Another takeaway is to look at this trend in terms of future labor markets.  Where I swim geographically and socially, there is a great longing for the glory days of manufacturing's dominance, where a good job could be had with very little formal education or computer knowledge.  Rapid technological advancement has led to what some deem a barbell economy in terms of distribution of jobs: lots of high-paying, high-end jobs, and lots of low-paying, low-end jobs, and not a lot in the middle.  And with this shift has come a huge desire to try to squeeze that barbell on both ends so that there is more in the middle, whether by soaking the rich through taxes or pushing wages up on the low end through a higher minimum wage.

My thoughts today are not on the efficacy or moral rightness of either of those categories of actions, but rather on the blazing computer advancements that have created such a distribution of labor need.  It is not hard to be uncomfortable with how fast technology is moving, whether that discomfort lies in new moral quandaries that didn't exist just decades ago, displacement of jobs from automation, or an overall sense that the way our labor markets exist now seems inherently unjust.

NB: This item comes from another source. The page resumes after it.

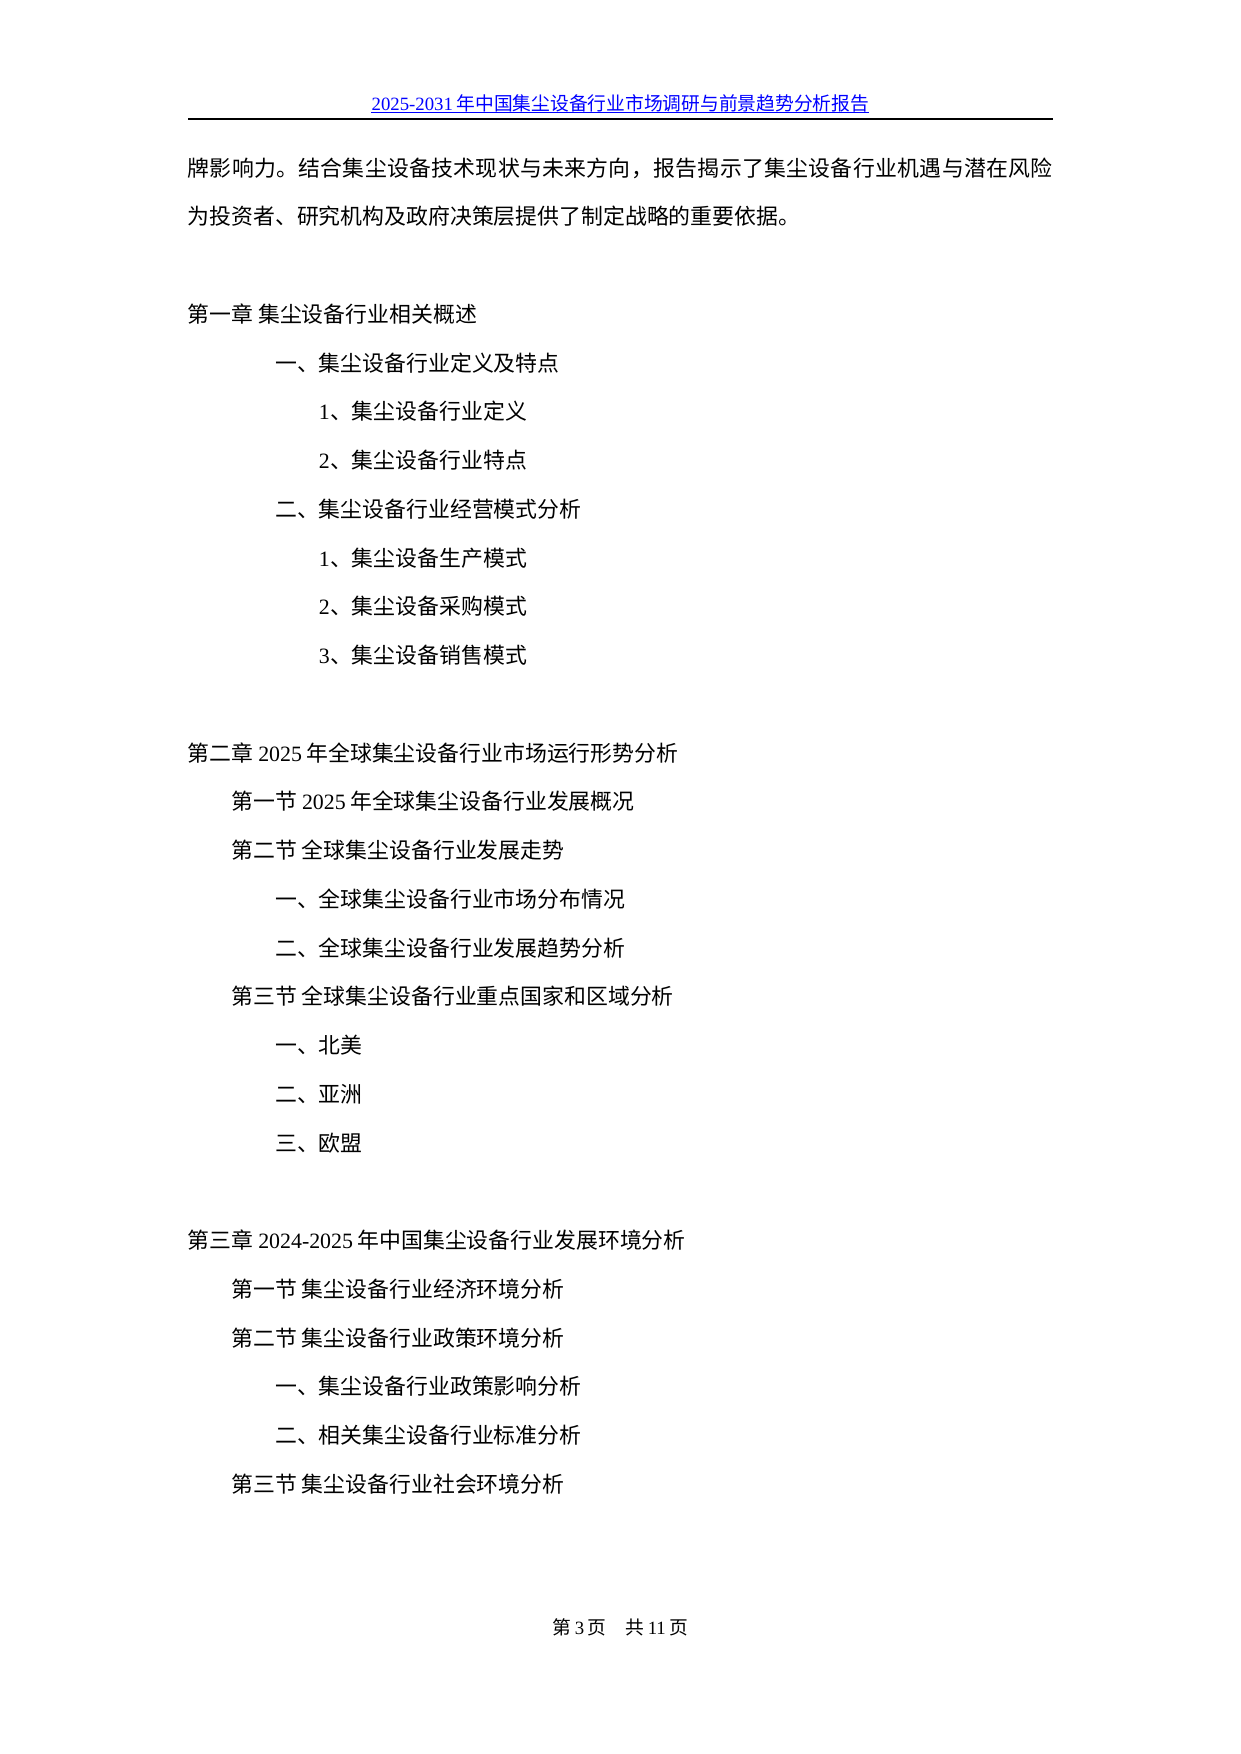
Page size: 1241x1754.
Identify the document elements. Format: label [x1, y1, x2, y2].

text [187, 150, 1053, 1499]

To be sure, economic inequality is a valid concern.  But we have always had richer and poorer, as well as a hard road for anyone poor trying to become rich.  And our glory days weren't so universally glorious when we poke around a little: there was much more discrimination back then, power was much more concentrated, and the poor and marginalized were much more likely to suffer and die back then from ailments that are now exceedingly rare if not completely vanquished.

At any rate, we're not going back to our industrial age or our agricultural age.  We're not even still in the initial era of information technology, when we first sent a man to the moon and started seeing computing power on every desktop.  No, we are now firmly in a brave new world, albeit at the very beginning of the phase, where driverless cars and DNA sequencing and artificial intelligence hold the promise of unimaginable efficiency, medical breakthroughs, and unknowable economic tumult.

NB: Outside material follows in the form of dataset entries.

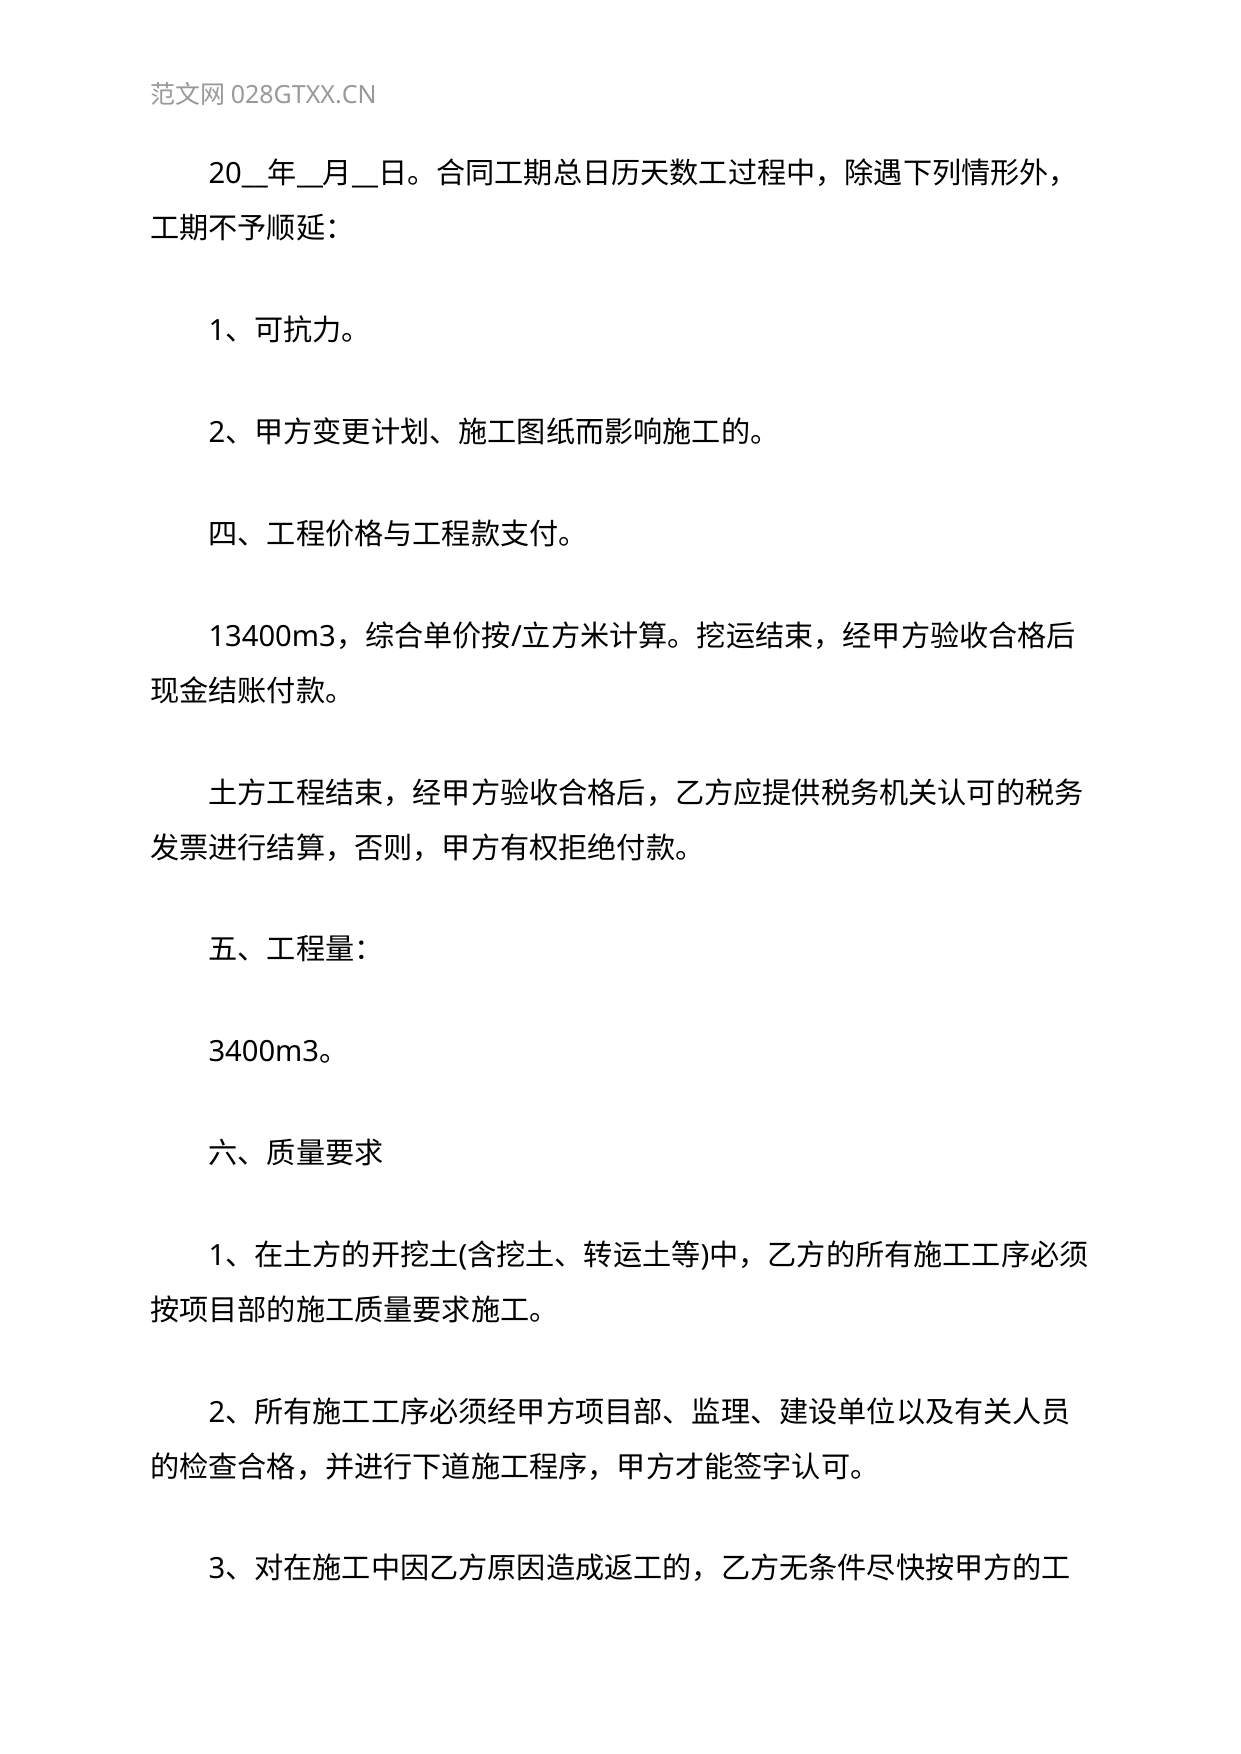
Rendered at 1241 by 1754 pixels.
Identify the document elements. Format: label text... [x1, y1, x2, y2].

text 13400m3，综合单价按/立方米计算。挖运结束，经甲方验收合格后现金结账付款。 [150, 612, 1090, 710]
text 1、可抗力。 [150, 307, 1090, 349]
text 2、所有施工工序必须经甲方项目部、监理、建设单位以及有关人员的检查合格，并进行下道施工程序，甲方才能签字认可。 [150, 1388, 1090, 1486]
text 四、工程价格与工程款支付。 [150, 511, 1090, 553]
text 五、工程量： [150, 926, 1090, 968]
text 2、甲方变更计划、施工图纸而影响施工的。 [150, 409, 1090, 451]
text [150, 1545, 1090, 1587]
text 3400m3。 [150, 1028, 1090, 1070]
text 土方工程结束，经甲方验收合格后，乙方应提供税务机关认可的税务发票进行结算，否则，甲方有权拒绝付款。 [150, 769, 1090, 866]
text 1、在土方的开挖土(含挖土、转运土等)中，乙方的所有施工工序必须按项目部的施工质量要求施工。 [150, 1231, 1090, 1329]
text 20__年__月__日。合同工期总日历天数工过程中，除遇下列情形外，工期不予顺延： [150, 150, 1090, 247]
text 六、质量要求 [150, 1130, 1090, 1172]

This may be scary to some and entirely distasteful for others.  But it is where we are going, for better or worse, no matter how hard we may want to wish it gone or face away from it.  And it's best that we think long and hard about the implications and prepare ourselves and others accordingly.  Because there could be some incredibly good that comes out of all of this.  And that which might be bad, we ought to consider what that is and figure out how to mitigate or stop it. That seems a better use of our energy than closing our eyes and wishing it away, or figuring out how to cripple or stop it in destructive ways.